No, of course Harvey-Pilbeam could not have engineered this eventuality, ethical questions apart. It was nothing more than Fate, beautiful Fate, intervening by giving Harvey-Pilbeam a bad dose of flu. And going further by nudging his efficient secretary to take upon herself the decision, on his behalf, to request that Mr. Morrison might be willing to take over the list in the emergency, thus delivering to him the patient on the operating table. Ivan felt dizzy for a moment, his hand trembled. Tamsin had read his horoscope that morning and told him Scorpio was in the ascendant and for once it seemed the mumbo-jumbo she believed in might have some semblance of credibility.

He looked down at the helpless, unconscious woman who was still his wife, changed as she was. She had been beautiful once, before the determination for revenge had soured and aged her and shaped her mouth into a permanently discontented droop. Before the light in her lovely hazel eyes had turned into an avaricious gleam, and her hands had become claws ready to tear to pieces every kind impulse he had ever had.

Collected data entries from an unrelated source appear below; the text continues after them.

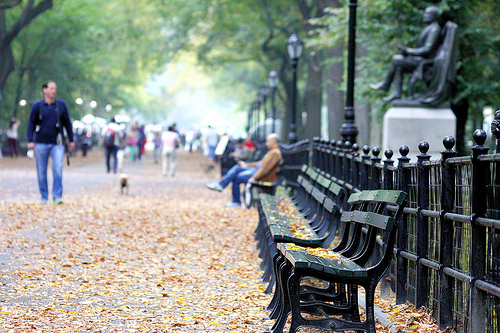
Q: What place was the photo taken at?
A: It was taken at the park.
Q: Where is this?
A: This is at the park.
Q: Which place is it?
A: It is a park.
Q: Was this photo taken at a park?
A: Yes, it was taken in a park.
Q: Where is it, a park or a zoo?
A: It is a park.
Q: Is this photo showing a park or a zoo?
A: It is showing a park.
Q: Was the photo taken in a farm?
A: No, the picture was taken in a park.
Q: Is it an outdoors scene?
A: Yes, it is outdoors.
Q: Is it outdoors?
A: Yes, it is outdoors.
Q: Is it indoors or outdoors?
A: It is outdoors.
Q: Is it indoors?
A: No, it is outdoors.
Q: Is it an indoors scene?
A: No, it is outdoors.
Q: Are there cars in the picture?
A: No, there are no cars.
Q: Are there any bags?
A: No, there are no bags.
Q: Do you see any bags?
A: No, there are no bags.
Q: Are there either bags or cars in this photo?
A: No, there are no bags or cars.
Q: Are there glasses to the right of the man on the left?
A: No, there are people to the right of the man.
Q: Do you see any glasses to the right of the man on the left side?
A: No, there are people to the right of the man.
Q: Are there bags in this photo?
A: No, there are no bags.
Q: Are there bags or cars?
A: No, there are no bags or cars.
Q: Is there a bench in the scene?
A: Yes, there is a bench.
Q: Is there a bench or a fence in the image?
A: Yes, there is a bench.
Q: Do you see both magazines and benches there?
A: No, there is a bench but no magazines.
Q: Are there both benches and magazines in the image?
A: No, there is a bench but no magazines.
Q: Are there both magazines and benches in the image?
A: No, there is a bench but no magazines.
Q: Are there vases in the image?
A: No, there are no vases.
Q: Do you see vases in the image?
A: No, there are no vases.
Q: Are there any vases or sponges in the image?
A: No, there are no vases or sponges.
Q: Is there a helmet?
A: No, there are no helmets.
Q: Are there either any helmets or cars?
A: No, there are no helmets or cars.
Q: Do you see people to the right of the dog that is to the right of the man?
A: Yes, there is a person to the right of the dog.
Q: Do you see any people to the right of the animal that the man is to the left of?
A: Yes, there is a person to the right of the dog.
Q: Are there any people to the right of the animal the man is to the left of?
A: Yes, there is a person to the right of the dog.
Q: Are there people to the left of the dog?
A: No, the person is to the right of the dog.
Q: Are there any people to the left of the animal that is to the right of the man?
A: No, the person is to the right of the dog.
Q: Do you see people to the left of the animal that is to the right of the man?
A: No, the person is to the right of the dog.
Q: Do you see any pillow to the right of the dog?
A: No, there is a person to the right of the dog.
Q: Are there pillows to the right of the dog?
A: No, there is a person to the right of the dog.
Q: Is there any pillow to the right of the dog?
A: No, there is a person to the right of the dog.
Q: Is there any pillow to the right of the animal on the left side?
A: No, there is a person to the right of the dog.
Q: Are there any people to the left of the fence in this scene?
A: Yes, there is a person to the left of the fence.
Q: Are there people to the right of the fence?
A: No, the person is to the left of the fence.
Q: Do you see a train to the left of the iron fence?
A: No, there is a person to the left of the fence.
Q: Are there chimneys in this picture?
A: No, there are no chimneys.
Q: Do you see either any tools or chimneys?
A: No, there are no chimneys or tools.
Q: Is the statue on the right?
A: Yes, the statue is on the right of the image.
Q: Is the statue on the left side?
A: No, the statue is on the right of the image.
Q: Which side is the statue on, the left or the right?
A: The statue is on the right of the image.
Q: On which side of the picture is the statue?
A: The statue is on the right of the image.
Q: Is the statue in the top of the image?
A: Yes, the statue is in the top of the image.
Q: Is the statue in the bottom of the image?
A: No, the statue is in the top of the image.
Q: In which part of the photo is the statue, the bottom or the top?
A: The statue is in the top of the image.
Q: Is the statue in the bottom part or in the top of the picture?
A: The statue is in the top of the image.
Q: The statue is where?
A: The statue is in the park.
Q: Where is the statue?
A: The statue is in the park.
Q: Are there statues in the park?
A: Yes, there is a statue in the park.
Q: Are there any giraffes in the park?
A: No, there is a statue in the park.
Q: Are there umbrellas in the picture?
A: No, there are no umbrellas.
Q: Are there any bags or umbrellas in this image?
A: No, there are no umbrellas or bags.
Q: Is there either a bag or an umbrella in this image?
A: No, there are no umbrellas or bags.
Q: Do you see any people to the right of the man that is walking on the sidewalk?
A: Yes, there are people to the right of the man.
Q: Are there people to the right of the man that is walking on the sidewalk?
A: Yes, there are people to the right of the man.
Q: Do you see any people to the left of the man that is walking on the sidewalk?
A: No, the people are to the right of the man.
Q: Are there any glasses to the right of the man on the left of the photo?
A: No, there are people to the right of the man.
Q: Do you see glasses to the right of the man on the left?
A: No, there are people to the right of the man.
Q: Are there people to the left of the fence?
A: Yes, there are people to the left of the fence.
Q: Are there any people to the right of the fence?
A: No, the people are to the left of the fence.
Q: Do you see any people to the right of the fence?
A: No, the people are to the left of the fence.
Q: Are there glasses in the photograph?
A: No, there are no glasses.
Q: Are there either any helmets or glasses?
A: No, there are no glasses or helmets.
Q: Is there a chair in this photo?
A: Yes, there is a chair.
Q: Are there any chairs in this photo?
A: Yes, there is a chair.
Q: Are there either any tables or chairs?
A: Yes, there is a chair.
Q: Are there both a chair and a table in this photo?
A: No, there is a chair but no tables.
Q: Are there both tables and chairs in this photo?
A: No, there is a chair but no tables.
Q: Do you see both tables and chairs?
A: No, there is a chair but no tables.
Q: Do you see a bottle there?
A: No, there are no bottles.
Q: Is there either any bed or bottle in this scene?
A: No, there are no bottles or beds.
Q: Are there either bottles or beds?
A: No, there are no bottles or beds.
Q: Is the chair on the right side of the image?
A: Yes, the chair is on the right of the image.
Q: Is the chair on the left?
A: No, the chair is on the right of the image.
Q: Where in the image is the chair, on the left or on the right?
A: The chair is on the right of the image.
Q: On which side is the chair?
A: The chair is on the right of the image.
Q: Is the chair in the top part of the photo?
A: Yes, the chair is in the top of the image.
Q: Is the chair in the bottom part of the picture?
A: No, the chair is in the top of the image.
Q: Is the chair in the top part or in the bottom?
A: The chair is in the top of the image.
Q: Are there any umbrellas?
A: No, there are no umbrellas.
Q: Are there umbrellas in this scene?
A: No, there are no umbrellas.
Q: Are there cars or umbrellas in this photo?
A: No, there are no umbrellas or cars.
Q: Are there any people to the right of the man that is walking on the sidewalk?
A: Yes, there are people to the right of the man.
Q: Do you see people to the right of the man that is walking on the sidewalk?
A: Yes, there are people to the right of the man.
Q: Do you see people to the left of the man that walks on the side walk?
A: No, the people are to the right of the man.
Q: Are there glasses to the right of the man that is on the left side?
A: No, there are people to the right of the man.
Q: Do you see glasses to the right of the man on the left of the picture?
A: No, there are people to the right of the man.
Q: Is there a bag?
A: No, there are no bags.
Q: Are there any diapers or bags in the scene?
A: No, there are no bags or diapers.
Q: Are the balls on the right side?
A: Yes, the balls are on the right of the image.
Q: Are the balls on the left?
A: No, the balls are on the right of the image.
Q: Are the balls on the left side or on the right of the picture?
A: The balls are on the right of the image.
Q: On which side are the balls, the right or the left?
A: The balls are on the right of the image.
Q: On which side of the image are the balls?
A: The balls are on the right of the image.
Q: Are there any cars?
A: No, there are no cars.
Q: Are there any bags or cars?
A: No, there are no cars or bags.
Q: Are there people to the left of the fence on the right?
A: Yes, there are people to the left of the fence.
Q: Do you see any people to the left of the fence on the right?
A: Yes, there are people to the left of the fence.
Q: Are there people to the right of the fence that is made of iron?
A: No, the people are to the left of the fence.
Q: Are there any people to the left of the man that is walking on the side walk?
A: No, the people are to the right of the man.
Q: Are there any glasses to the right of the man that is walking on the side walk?
A: No, there are people to the right of the man.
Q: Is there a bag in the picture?
A: No, there are no bags.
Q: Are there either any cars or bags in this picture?
A: No, there are no bags or cars.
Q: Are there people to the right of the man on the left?
A: Yes, there are people to the right of the man.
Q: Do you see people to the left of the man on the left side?
A: No, the people are to the right of the man.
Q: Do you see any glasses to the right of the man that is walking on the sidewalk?
A: No, there are people to the right of the man.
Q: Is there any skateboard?
A: No, there are no skateboards.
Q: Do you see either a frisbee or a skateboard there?
A: No, there are no skateboards or frisbees.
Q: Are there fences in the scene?
A: Yes, there is a fence.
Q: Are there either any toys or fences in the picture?
A: Yes, there is a fence.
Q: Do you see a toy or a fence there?
A: Yes, there is a fence.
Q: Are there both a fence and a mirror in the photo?
A: No, there is a fence but no mirrors.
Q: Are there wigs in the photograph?
A: No, there are no wigs.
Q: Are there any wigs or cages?
A: No, there are no wigs or cages.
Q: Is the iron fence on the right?
A: Yes, the fence is on the right of the image.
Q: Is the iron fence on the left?
A: No, the fence is on the right of the image.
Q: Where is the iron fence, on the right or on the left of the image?
A: The fence is on the right of the image.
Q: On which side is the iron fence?
A: The fence is on the right of the image.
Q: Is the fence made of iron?
A: Yes, the fence is made of iron.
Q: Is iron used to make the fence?
A: Yes, the fence is made of iron.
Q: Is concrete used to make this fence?
A: No, the fence is made of iron.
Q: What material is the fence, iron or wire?
A: The fence is made of iron.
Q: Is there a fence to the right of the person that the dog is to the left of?
A: Yes, there is a fence to the right of the person.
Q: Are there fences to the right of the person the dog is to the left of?
A: Yes, there is a fence to the right of the person.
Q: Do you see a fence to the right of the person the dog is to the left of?
A: Yes, there is a fence to the right of the person.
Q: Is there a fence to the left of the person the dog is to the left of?
A: No, the fence is to the right of the person.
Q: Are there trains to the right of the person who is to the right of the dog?
A: No, there is a fence to the right of the person.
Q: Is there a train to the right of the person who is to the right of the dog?
A: No, there is a fence to the right of the person.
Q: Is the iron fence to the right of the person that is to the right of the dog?
A: Yes, the fence is to the right of the person.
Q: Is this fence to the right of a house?
A: No, the fence is to the right of the person.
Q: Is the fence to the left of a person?
A: No, the fence is to the right of a person.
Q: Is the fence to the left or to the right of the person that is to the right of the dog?
A: The fence is to the right of the person.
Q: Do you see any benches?
A: Yes, there is a bench.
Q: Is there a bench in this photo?
A: Yes, there is a bench.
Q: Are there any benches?
A: Yes, there is a bench.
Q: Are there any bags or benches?
A: Yes, there is a bench.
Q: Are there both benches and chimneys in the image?
A: No, there is a bench but no chimneys.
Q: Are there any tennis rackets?
A: No, there are no tennis rackets.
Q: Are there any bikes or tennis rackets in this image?
A: No, there are no tennis rackets or bikes.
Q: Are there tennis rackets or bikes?
A: No, there are no tennis rackets or bikes.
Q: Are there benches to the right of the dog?
A: Yes, there is a bench to the right of the dog.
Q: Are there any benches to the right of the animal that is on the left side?
A: Yes, there is a bench to the right of the dog.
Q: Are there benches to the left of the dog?
A: No, the bench is to the right of the dog.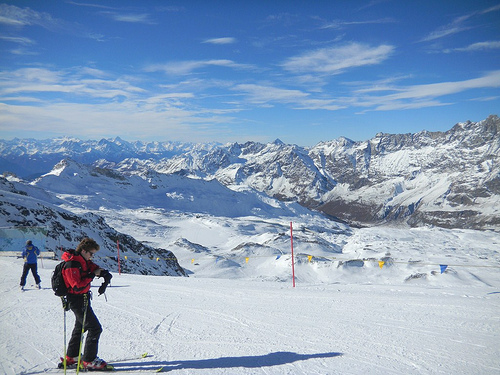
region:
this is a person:
[53, 221, 138, 368]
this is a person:
[6, 232, 63, 292]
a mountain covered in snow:
[220, 133, 342, 227]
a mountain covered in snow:
[48, 143, 170, 226]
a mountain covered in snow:
[1, 186, 161, 312]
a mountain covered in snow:
[265, 127, 339, 212]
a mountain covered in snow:
[372, 133, 484, 243]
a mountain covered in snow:
[324, 220, 433, 313]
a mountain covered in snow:
[159, 126, 290, 199]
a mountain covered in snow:
[95, 200, 192, 304]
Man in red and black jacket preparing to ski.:
[50, 235, 117, 373]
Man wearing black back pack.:
[48, 237, 115, 374]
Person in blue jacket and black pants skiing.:
[0, 112, 498, 293]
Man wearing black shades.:
[48, 232, 130, 374]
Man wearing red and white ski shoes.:
[46, 234, 119, 374]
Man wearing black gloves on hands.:
[50, 229, 127, 374]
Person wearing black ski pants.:
[8, 238, 48, 294]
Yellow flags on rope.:
[114, 251, 496, 268]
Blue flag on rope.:
[109, 258, 496, 278]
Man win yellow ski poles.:
[43, 234, 119, 374]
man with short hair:
[78, 234, 103, 261]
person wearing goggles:
[67, 224, 109, 255]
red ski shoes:
[51, 347, 121, 372]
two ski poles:
[56, 298, 91, 371]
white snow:
[186, 289, 264, 346]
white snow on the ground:
[176, 284, 480, 356]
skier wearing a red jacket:
[44, 224, 119, 309]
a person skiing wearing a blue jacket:
[8, 233, 44, 294]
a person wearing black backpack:
[45, 233, 118, 306]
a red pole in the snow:
[279, 213, 309, 297]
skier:
[41, 243, 127, 366]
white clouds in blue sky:
[94, 45, 150, 84]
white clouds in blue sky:
[368, 46, 404, 109]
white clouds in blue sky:
[223, 26, 265, 61]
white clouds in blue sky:
[436, 47, 473, 103]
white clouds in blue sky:
[27, 23, 71, 86]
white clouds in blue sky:
[116, 28, 178, 96]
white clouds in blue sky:
[227, 61, 288, 97]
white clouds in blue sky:
[268, 29, 337, 112]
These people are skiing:
[10, 233, 140, 359]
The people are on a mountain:
[7, 224, 171, 351]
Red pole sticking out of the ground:
[277, 218, 319, 302]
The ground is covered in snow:
[177, 295, 491, 373]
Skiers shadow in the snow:
[129, 342, 355, 372]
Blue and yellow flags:
[121, 246, 471, 270]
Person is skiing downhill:
[15, 226, 47, 302]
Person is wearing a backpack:
[46, 255, 102, 307]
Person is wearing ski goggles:
[78, 236, 113, 267]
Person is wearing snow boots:
[61, 351, 112, 371]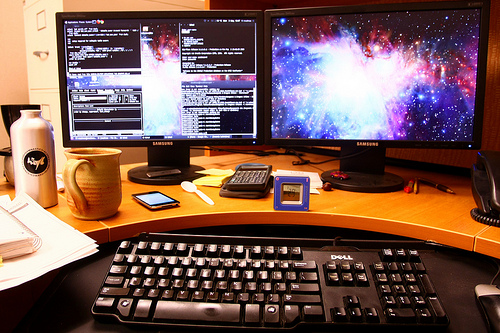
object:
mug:
[55, 140, 121, 219]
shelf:
[2, 224, 498, 331]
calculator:
[225, 162, 273, 189]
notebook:
[0, 202, 43, 258]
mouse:
[469, 277, 500, 332]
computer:
[50, 8, 264, 184]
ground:
[426, 139, 469, 152]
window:
[177, 17, 257, 79]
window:
[178, 75, 257, 136]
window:
[64, 17, 142, 71]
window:
[62, 85, 142, 131]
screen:
[260, 0, 484, 142]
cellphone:
[271, 174, 312, 213]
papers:
[0, 190, 105, 297]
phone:
[463, 148, 498, 228]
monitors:
[263, 0, 484, 152]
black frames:
[266, 1, 486, 148]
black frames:
[55, 9, 266, 148]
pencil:
[413, 175, 419, 193]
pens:
[403, 177, 414, 192]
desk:
[0, 138, 500, 333]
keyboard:
[87, 229, 453, 333]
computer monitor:
[264, 2, 492, 148]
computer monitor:
[55, 8, 264, 149]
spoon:
[180, 180, 214, 208]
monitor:
[61, 13, 253, 146]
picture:
[37, 10, 53, 29]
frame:
[33, 8, 47, 30]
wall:
[0, 4, 61, 190]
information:
[66, 17, 255, 149]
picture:
[276, 18, 479, 137]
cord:
[470, 206, 500, 229]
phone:
[130, 190, 181, 210]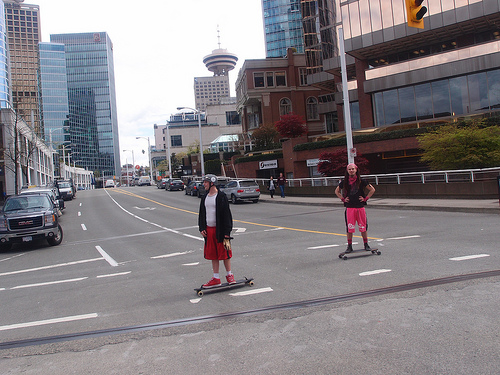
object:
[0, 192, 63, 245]
car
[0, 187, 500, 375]
ground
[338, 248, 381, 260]
skateboard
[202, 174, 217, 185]
helmet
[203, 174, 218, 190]
man's head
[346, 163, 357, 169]
bandana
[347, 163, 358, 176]
head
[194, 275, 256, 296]
skateboarder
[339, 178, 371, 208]
shirt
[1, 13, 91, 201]
short buildings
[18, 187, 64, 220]
cars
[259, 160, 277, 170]
sign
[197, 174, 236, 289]
guy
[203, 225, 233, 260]
shorts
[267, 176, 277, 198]
people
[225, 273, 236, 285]
shoe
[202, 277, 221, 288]
shoe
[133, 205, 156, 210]
arrow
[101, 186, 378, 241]
paved street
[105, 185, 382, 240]
yellow lines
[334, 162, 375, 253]
guy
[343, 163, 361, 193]
hair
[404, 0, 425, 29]
light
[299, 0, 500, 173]
building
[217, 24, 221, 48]
pole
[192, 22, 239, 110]
building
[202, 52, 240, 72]
ring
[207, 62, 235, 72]
ring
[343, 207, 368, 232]
shorts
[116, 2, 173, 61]
sky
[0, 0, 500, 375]
city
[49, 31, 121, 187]
building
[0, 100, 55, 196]
tree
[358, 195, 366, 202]
hands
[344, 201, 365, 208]
waist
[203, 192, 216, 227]
tank top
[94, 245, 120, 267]
line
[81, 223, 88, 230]
line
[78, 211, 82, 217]
line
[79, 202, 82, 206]
line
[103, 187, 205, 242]
line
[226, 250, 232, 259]
stripe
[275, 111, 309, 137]
leaves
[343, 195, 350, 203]
hands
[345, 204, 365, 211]
hips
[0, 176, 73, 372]
sidewalk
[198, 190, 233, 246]
jacket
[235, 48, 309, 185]
building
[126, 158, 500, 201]
street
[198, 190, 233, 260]
clothes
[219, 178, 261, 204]
car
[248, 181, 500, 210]
sidewalk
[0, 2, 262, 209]
distance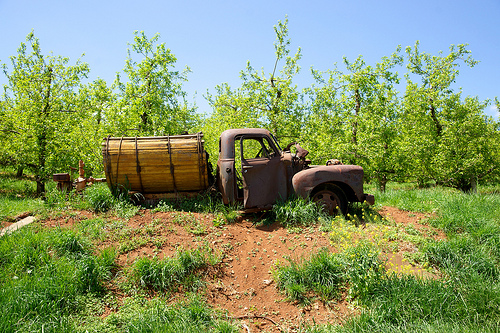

So utterly unlike his warm, generous, and life-enhancing Tamsin.

So, he thought, picking up the scalpel. To work. For a moment he paused, almost overcome by a juvenile desire to let his hand slip “accidentally” during the operation. But the temptation was momentary. What was he thinking of? Killing her in front of an operating theatre full of witnesses?

No, that was not the way. Not a gargoyle, either — he was not about to give her grounds to sue him, another opportunity to bleed him dry. Just a little rearrangement of the face in a way that wouldn’t leave any room for real complaint of negligence or anything like that, but wouldn’t please her at all. Something that Mrs. Parker would have to live with for the rest of her life. A not-so-subtle reminder that her time of playing fast and loose with him had come to an end. An end to her blackmail.

He took exquisite pleasure in dwelling on what she would feel when she woke up and learned the name of the surgeon who had replaced Mr. Harvey-Pilbeam. His hands were quite steady as he made the first incision.